China charges Australian writer with espionage

Yang Hengjun, a Chinese-Australian dissident and former diplomat, with his wife Yuan Xiaoliang  - Chongyi Feng
Yang Hengjun, a Chinese-Australian dissident and former diplomat, with his wife Yuan Xiaoliang - Chongyi Feng

A Chinese-Australian writer could face the death penalty or a long jail term after China confirmed he had been arrested on suspicion of spying.

Yang Hengjun, a 54-year old Sydney-based academic, has been held without charge after flying into Guangzhou from New York with his wife and child in January.

He has been under investigation after being accused of harming China's national security, but Australian officials have been told he is now suspected of espionage.

It is understood the former Chinese diplomat was held at a residential surveillance centre in southern Beijing before being transferred a state security prison.

Australia has traditionally been keen to avoid friction with Beijing, but Yang's arrest will increase public pressure on Canberra to take a tougher line against its most important trade partner.

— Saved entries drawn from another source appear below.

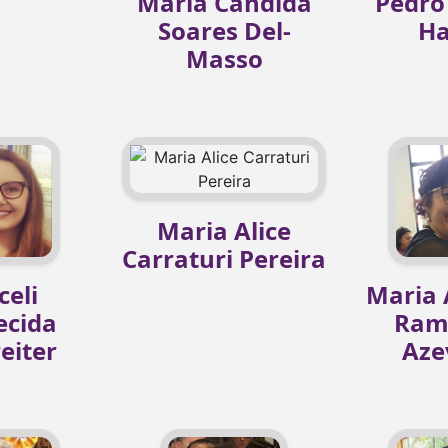
Maria Cândida
Pedro 
Soares Del-
Ha
Masso
Maria Alice
Carraturi Pereira
celi
Maria 
ecida
Ram
eiter
Aze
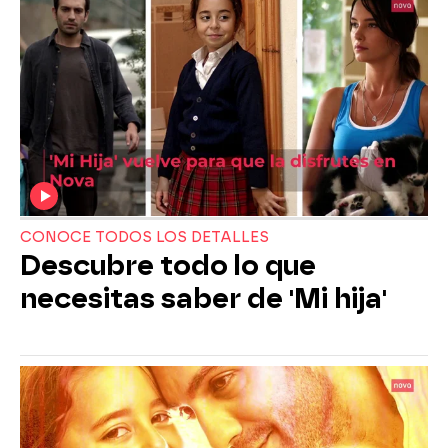
CONOCE TODOS LOS DETALLES
Descubre todo lo que
necesitas saber de 'Mi hija'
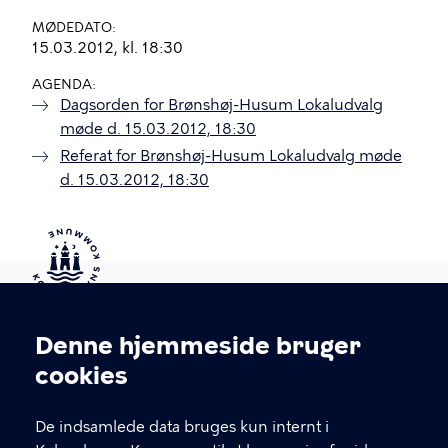
MØDEDATO
15.03.2012, kl. 18:30
AGENDA
Dagsorden for Brønshøj-Husum Lokaludvalg
møde d. 15.03.2012, 18:30
Referat for Brønshøj-Husum Lokaludvalg møde
d. 15.03.2012, 18:30
Kontakt Københavns Kommune
Denne hjemmeside bruger
Cookieindstillinger
cookies
T
33 66 33 66
l
Find andre kontakter her
f
De indsamlede data bruges kun internt i
.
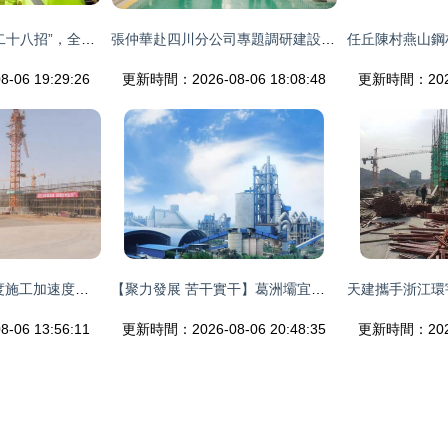
馬鞍山市精準施策“二十八招”，全面助推建筑企業做優做強
張仲華赴四川分公司專題調研建設工程設計工作
06 19:29:26
更新時間：2026-08-06 18:08:48
更新時間：2026-
夏季工程策略 升溫度施工加速度，污泥處理廠蓄勢待發
【聚力發展 苦干實干】葛洲壩宜城水泥公司成功入選國家級綠色工廠
06 13:56:11
更新時間：2026-08-06 20:48:35
更新時間：2026-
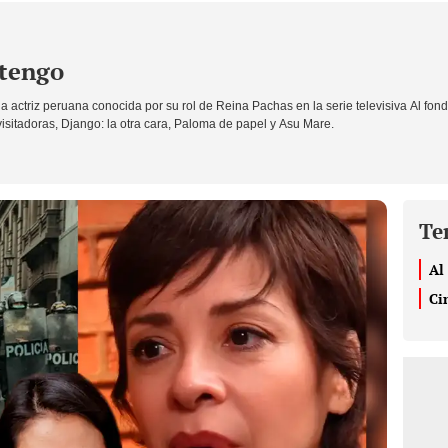
stengo
a actriz peruana conocida por su rol de Reina Pachas en la serie televisiva
Al fond
sitadoras​​​, Django: la otra cara, Paloma de papel y Asu Mare.
Te
Al
Ci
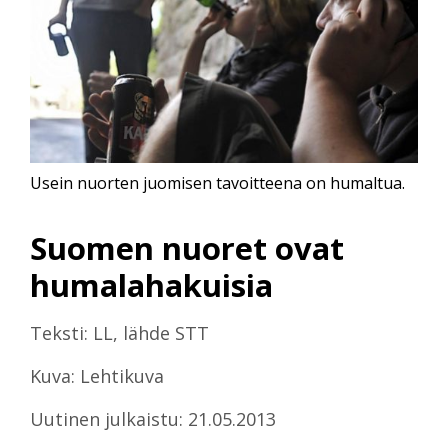
Usein nuorten juomisen tavoitteena on humaltua.
Suomen nuoret ovat
humalahakuisia
Teksti: LL, lähde STT
Kuva: Lehtikuva
Uutinen julkaistu: 21.05.2013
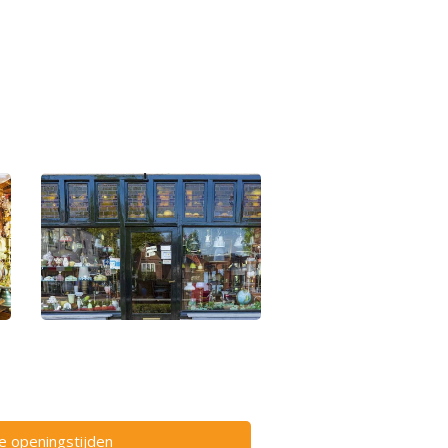
ze openingstijden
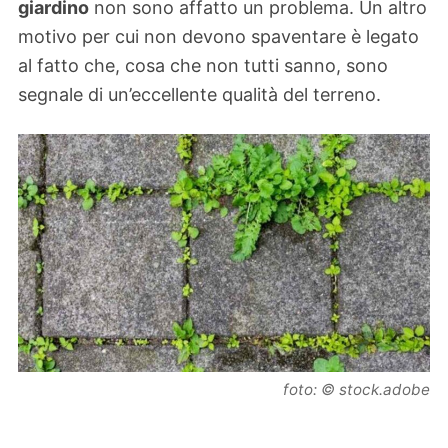
giardino
non sono affatto un problema. Un altro
motivo per cui non devono spaventare è legato
al fatto che, cosa che non tutti sanno, sono
segnale di un’eccellente qualità del terreno.
foto: © stock.adobe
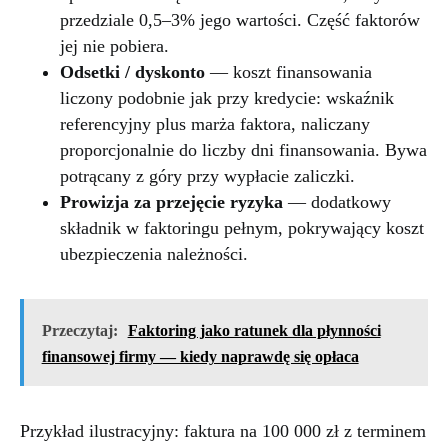
przedziale 0,5–3% jego wartości. Część faktorów
jej nie pobiera.
Odsetki / dyskonto
— koszt finansowania
liczony podobnie jak przy kredycie: wskaźnik
referencyjny plus marża faktora, naliczany
proporcjonalnie do liczby dni finansowania. Bywa
potrącany z góry przy wypłacie zaliczki.
Prowizja za przejęcie ryzyka
— dodatkowy
składnik w faktoringu pełnym, pokrywający koszt
ubezpieczenia należności.
Przeczytaj:
Faktoring jako ratunek dla płynności
finansowej firmy — kiedy naprawdę się opłaca
Przykład ilustracyjny: faktura na 100 000 zł z terminem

“We have serious concerns for Dr Yang's welfare, and about the conditions under which he is being been held. We have expressed these in clear terms to the Chinese authorities," foreign minister Marise Payne said.

"I respectfully reiterate my previous requests that if Dr Yang is being held for his political beliefs, he should be released.”

Analysts fear the author, who has been an outspoken critic of Chinese authorities, could be punished as a warning to other pro-democracy agitators.

Alex Joske, from the Australian Strategic Policy Institute, urged Britain and other western powers to intervene on his behalf. “Countries like the UK, Canada, the US all have a stake in this. They all have a duty to try to protect the rights of who are being oppressed by totalitarian states and trying to make sure that the rule of law is being upheld,” he told the Australian Broadcasting Corp.

Dr Yang's wife Yuan Xiaoliang has been granted permanent residency by Australia, but China has stopped her leaving the country.

Feng Chongyi, an academic at the University of Technology Sydney and a friend of Dr Yang, said Beijing was trying to pressure Canberra over its ban on Chinese telecommunications giant Huawei participating in Australia’s new 5G mobile network.

A Chinese foreign ministry spokesman insisted the writer was being processed in accordance with the law, and in a broadside to Canberra,  said Beijing was strongly dissatisfied with Australia's comments on his detention and called on it not interfere in the case.